Look - they needed nvidia to be on board for this to succeed. Not wanted - needed. Yet they ignored them and moved ahead anyway and just blamed nvidia the whole time. And it works because nerds love to hate nvidia. But it's pretty poor project management to think that that would be okay.

Multiple developers who have worked on x11 for decades say its not worth the time to fix it.

By and large I believe them. The mistake is thinking a complete from-scratch rewrite that breaks all backwards compatibility to the point where the replacement isn't even feature-parity with the old system is the solution.

The #1 thing most people wanted was high DPI support and fractional scaling on multiple desktops. I believe they could have managed that in 15 years.

It was not designed to run on modern systems.

Neither was Linux. But proper management and migrations to newer platforms means after 30 years it's still running fine. Or do you want to just throw it out and replace it now that it's the same age X was when Wayland was started?

I mean - I get it. It's tempting to just redo everything "the right way" this time. I accept that Xorg needed lots of work. "Fix or replace" is never an easy question to answer. Replace may even have been the right answer, but Wayland has been a lesson in how not to do it.

X11 is dead, get over it and move on.

Child.

[–] PrimalHero@kbin.social 1 points 7 months ago (1 children)

I will take you seriously when you stop taking the side of a mega corporation. And stop calling someone a child because you don't like the truth. Good bye.

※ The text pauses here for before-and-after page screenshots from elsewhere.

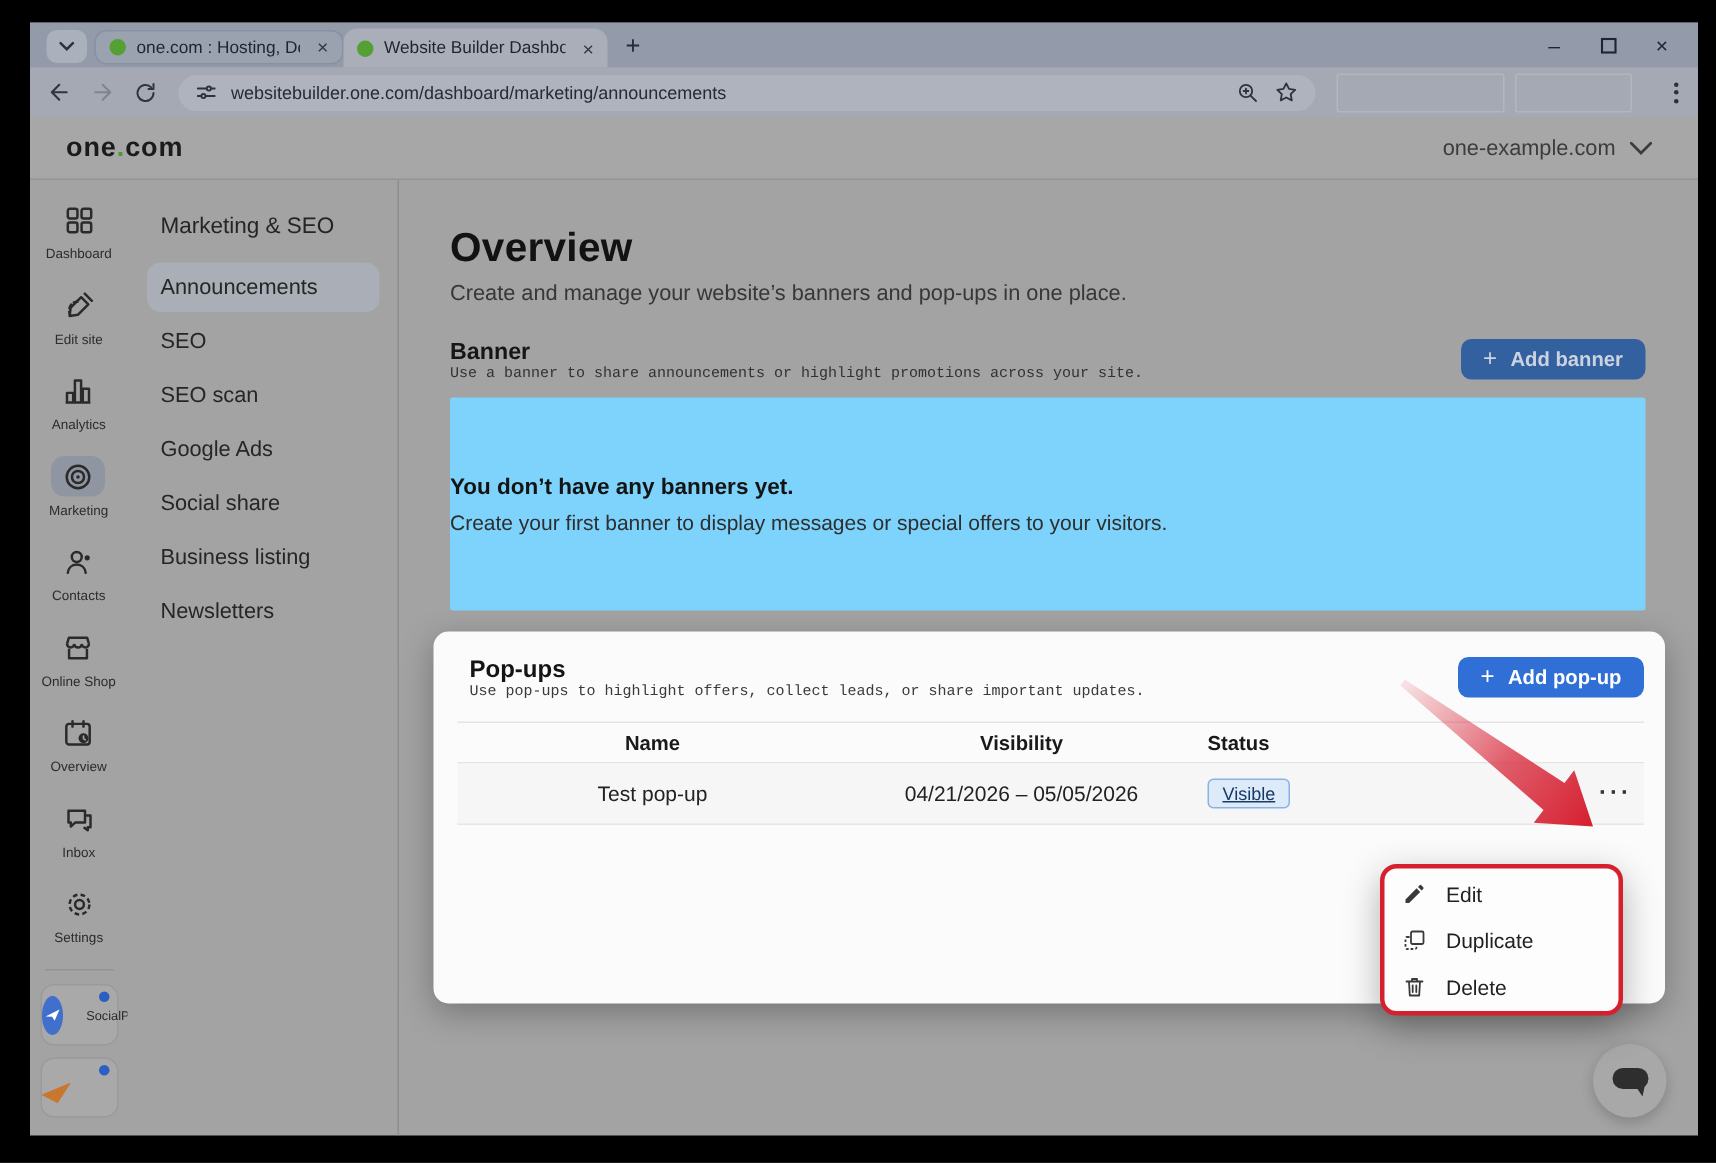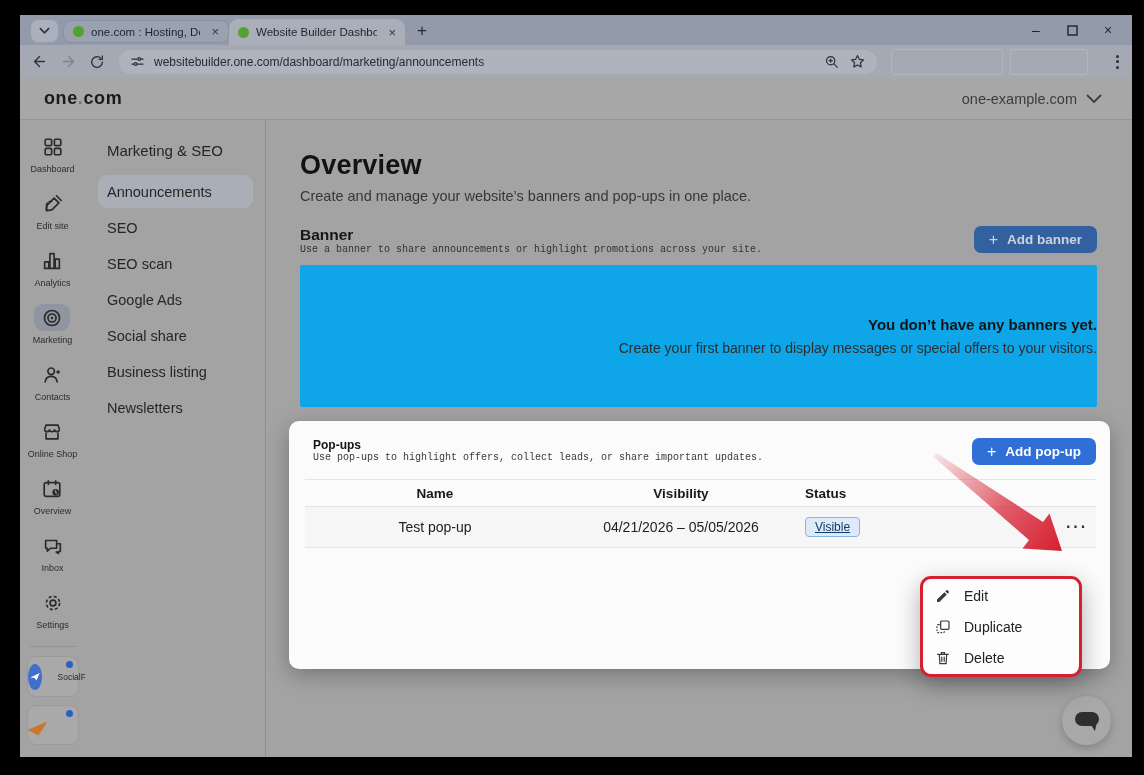--- a/index.html
+++ b/index.html
@@ -70,7 +70,7 @@
   .btn .plus { font-size:16px; font-weight:400; }
   .btn-dim { background:#33609e; color:#ccd3e0; }
   .btn-bright { background:#2f6fd6; color:#ffffff; }
-  .empty-box { margin-top:10px; height:142px; background:#0ea5e9; border-radius:2px; display:flex; flex-direction:column; align-items:flex-end; justify-content:center; }
+  .empty-box { margin-top:10px; height:142px; background:#7dd3fc; border-radius:2px; display:flex; flex-direction:column; align-items:flex-start; justify-content:center; }
   .empty-title { font-size:15px; font-weight:700; color:#141414; }
   .empty-desc { font-size:14px; color:#2e2e2e; margin-top:7px; }
 

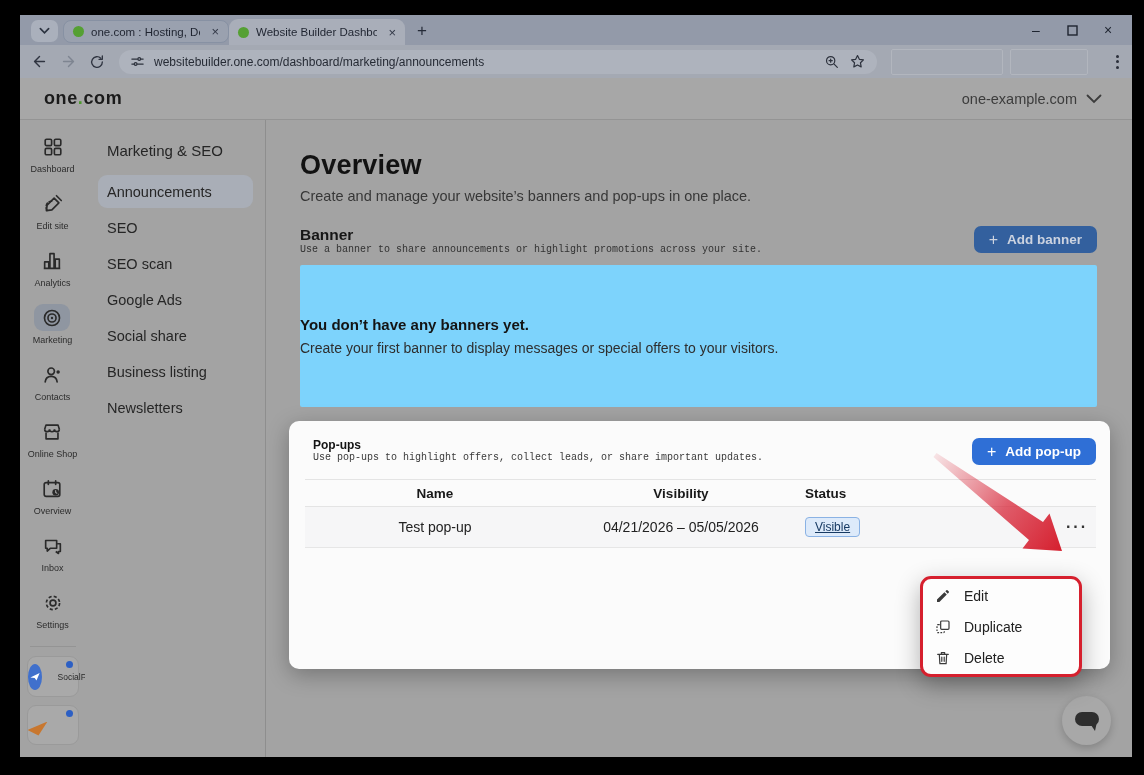--- a/index.html
+++ b/index.html
@@ -75,7 +75,7 @@
   .empty-desc { font-size:14px; color:#2e2e2e; margin-top:7px; }
 
   .popups-card { position:relative; margin:14px -13px 0 -11px; height:248px; background:#fbfbfb; border-radius:10px; box-shadow:0 6px 22px rgba(0,0,0,.28); padding:17px 14px 0 24px; }
-  .popups-card .section-heading { font-size:12px; color:#141414; }
+  .popups-card .section-heading { font-size:16px; color:#141414; }
   .popups-card .section-desc { color:#3a3a3a; }
   .popups-card .section-row { margin-top:0; }
   .popup-table { margin:14px 0 0 -8px;text-align:center; }

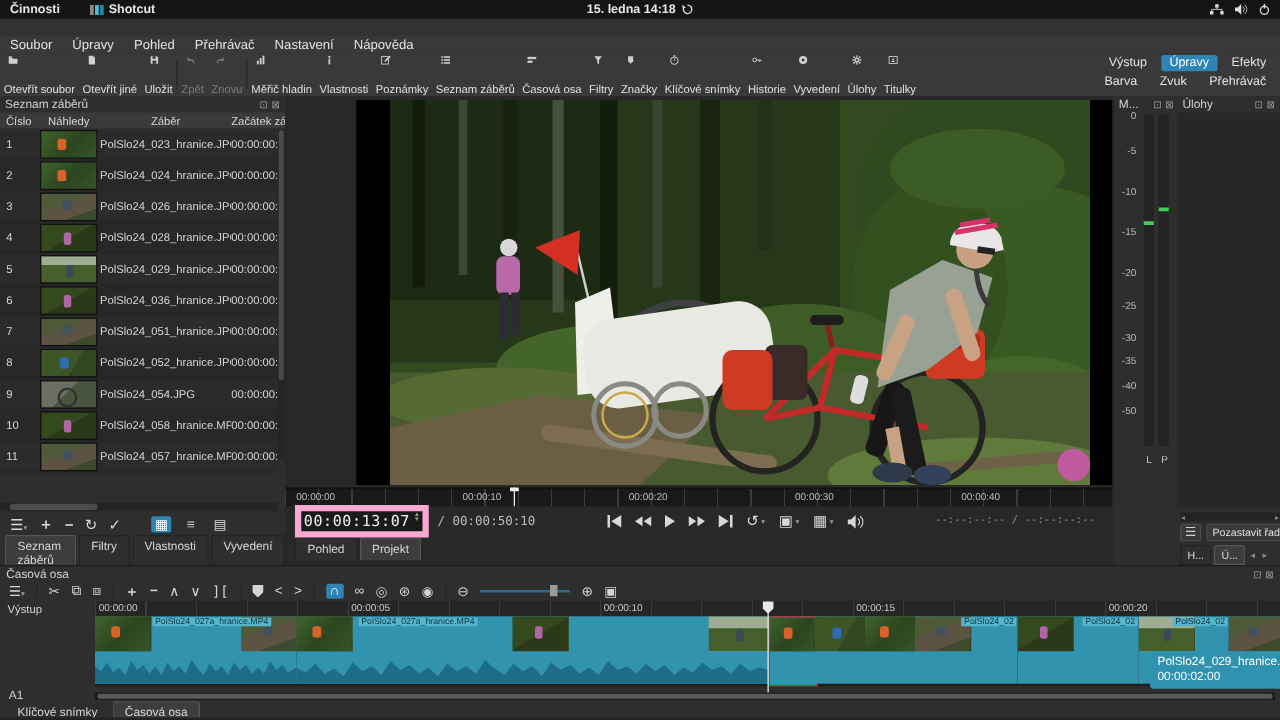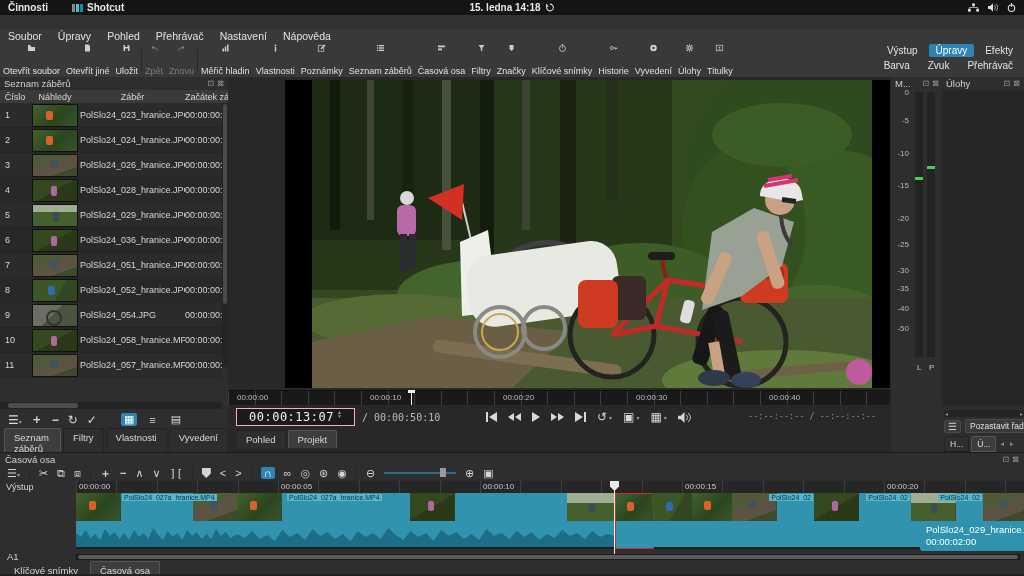--- a/index.html
+++ b/index.html
@@ -23,7 +23,7 @@
   .menu-item{padding:0 8px;color:#e3e3e3;}
   
   .toolbar{left:0;top:43px;width:1024px;height:34px;background:#393939;border-bottom:1px solid #2a2a2a;display:flex;align-items:center;}
-  .tbtn{display:flex;flex-direction:column;align-items:center;justify-content:center;padding:0 3px;height:32px;gap:14px;}
+  .tbtn{display:flex;flex-direction:column;justify-content:center;padding:0 3px;height:32px;gap:14px;}
   .tbtn .lbl{font-size:9px;color:#e0e0e0;white-space:nowrap;}
   .tbtn.disabled .lbl{color:#7b7b7b;}
   .tbtn svg{display:block;}

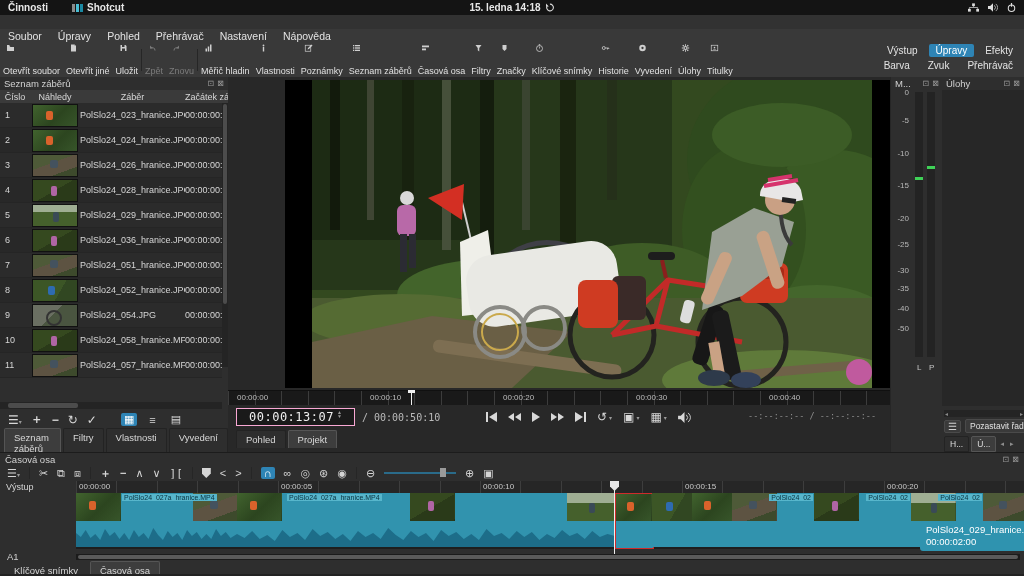--- a/index.html
+++ b/index.html
@@ -67,7 +67,7 @@
   .p-playhead{position:absolute;left:183px;top:-1px;width:1px;height:15px;background:#efefef;}
   .p-playhead i{position:absolute;left:-3px;top:0;width:7px;height:3px;background:#efefef;display:block;}
   .controls{position:absolute;left:0;top:327px;width:662px;height:26px;display:flex;align-items:center;}
-  .tcbox{margin-left:8px;display:flex;align-items:flex-start;background:#1a1a1a;border:1px solid #f9a8d4;padding:1px 12px;}
+  .tcbox{margin-left:8px;display:flex;align-items:flex-start;background:#1a1a1a;border:5px solid #f9a8d4;padding:1px 2px;}
   .tcbox .tc{font-family:"DejaVu Sans Mono",monospace;font-size:12px;color:#f0f0f0;letter-spacing:.5px;}
   .spin{display:flex;flex-direction:column;font-size:5px;color:#999;line-height:4px;padding-left:3px;}
   .total{font-family:"DejaVu Sans Mono",monospace;font-size:10px;color:#bbb;margin-left:7px;}

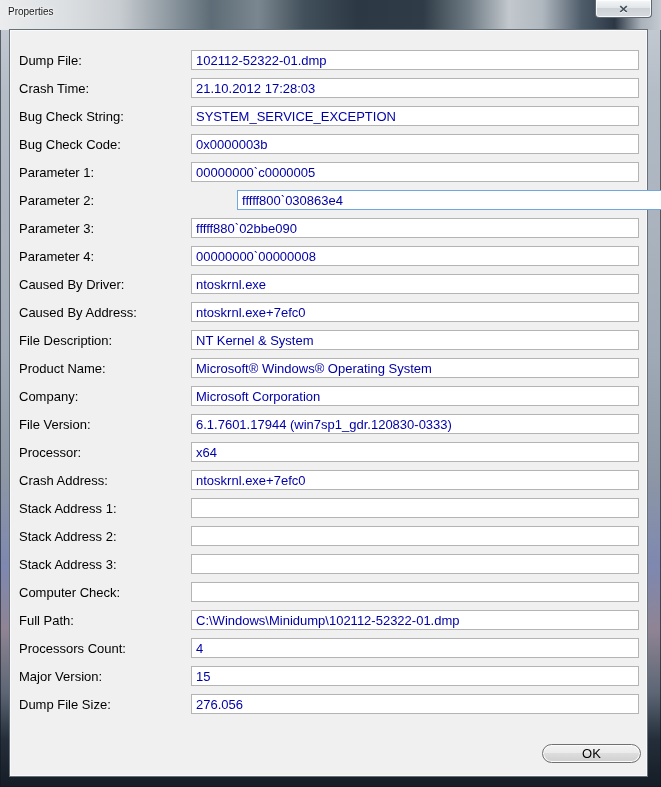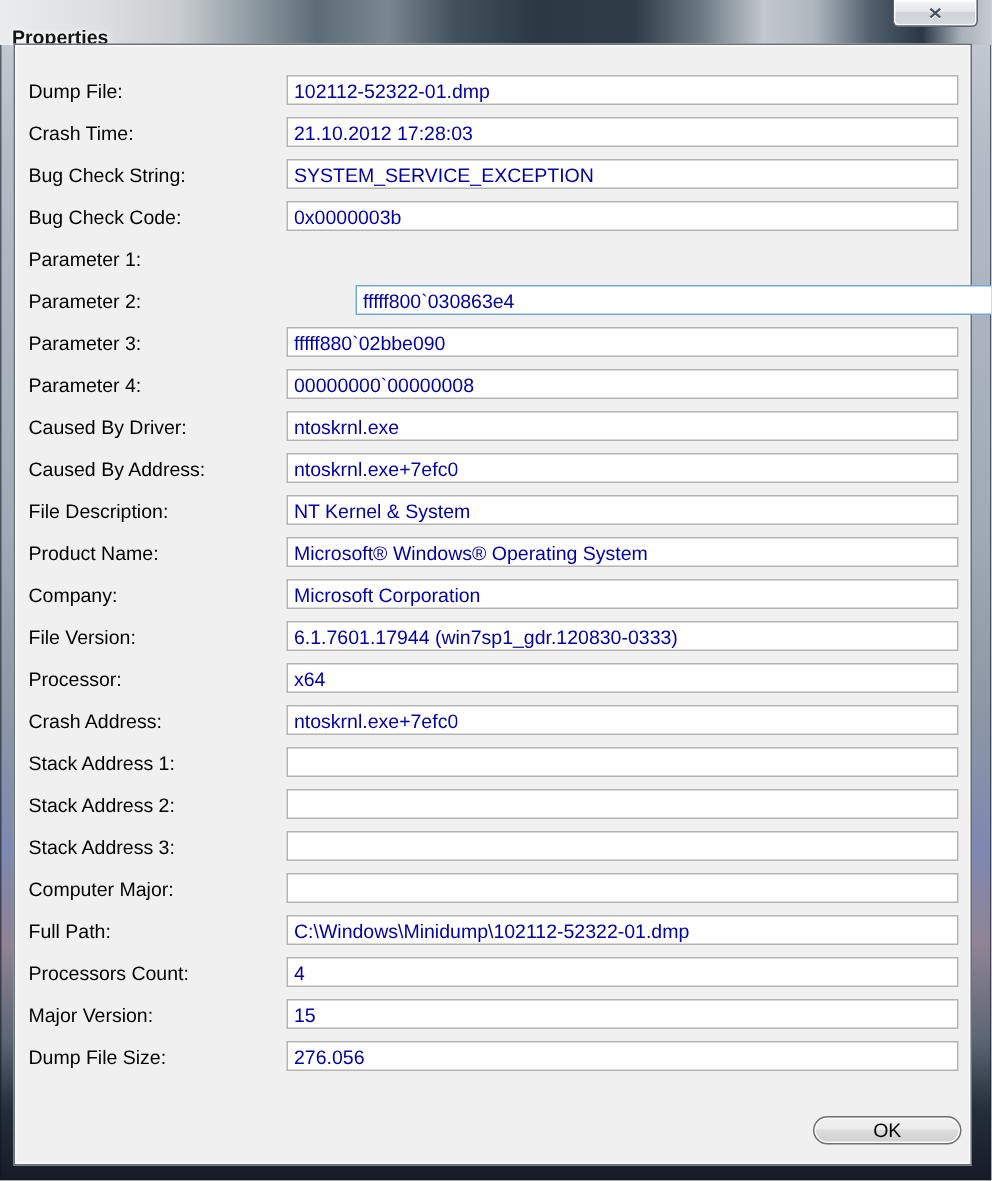--- a/index.html
+++ b/index.html
@@ -26,10 +26,9 @@
       #4f5d6b 88%, #2c3744 93%, #a9b1b9 97%, #c5cbd1 100%);
   }
   .title {
-    position:absolute; left:8px; top:17px;
-    font-size:13px; color:#151515;
+    position:absolute; left:8px; top:6px;
+    font-size:10px; color:#151515;
     text-shadow:0 0 8px #ffffff, 0 0 3px #ffffff, 0 0 2px #ffffff;
-    font-weight:bold;
   }
   .close-btn {
     position:absolute; top:0; right:9px; width:57px; height:18px;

Have luck staying on x11

[–] atzanteol@sh.itjust.works 1 points 7 months ago

I'll stop calling you a child when you stop acting like one.

[–] atzanteol@sh.itjust.works 1 points 7 months ago (1 children)

get over it and move on

I mean... I would if Wayland worked on my system. 😂

[–] PrimalHero@kbin.social 1 points 7 months ago

Then I hope your problems will gets fixed soon.

[–] PseudoSpock@lemmy.dbzer0.com -3 points 7 months ago (1 children)

No body wanted Wayland except the mad scientists and anti nvidia bigots that made it.

[–] TheGrandNagus@lemmy.world -1 points 7 months ago* (last edited 7 months ago) (1 children)

Imagine calling developers who have a cold relationship with Nvidia due to Nvidia doing the bare minimum for Linux development "bigots" lol

I think you must be a fanboy. "Bigotry" towards a multi trillion dollar company lmao. What an absurd thought.

[–] PseudoSpock@lemmy.dbzer0.com 1 points 7 months ago* (last edited 7 months ago) (1 children)

I'm no fanboy of any video card. I just have ton of laptops with NVidia in them, and the bigots making Wayland never gave a darn about our plight... and then they started pushing distros to switch before they did anything to fix it. Their callous attitude toward the largest desktop linux userbase is insulting and pushing the distros before they fix the problem should be criminal. Every one of them should be put away for trying to ruin Linux by abandoning it's largest desktop user base. We dislike them, dislike them so much.

Now, will it keep us from using that crap when it finally works? No. We don't have much choice. They've seen to that. x11 will go the way of the dodo. But can we dislike them forever for dragging us through the mud until they were finally forced to fix the darn thing? Yeah. Wish them nothing but the worst.

[–] TheGrandNagus@lemmy.world 1 points 7 months ago

Nobody is being "bigoted" to Nvidia lmao, get some perspective.

And if you're this butthurt Bout Wayland, don't use it. I've been using it for years without issue, because I didn't choose a hardware manufacturer that's actively hostile to Linux. Nvidia is too bigoted for me, unfortunately.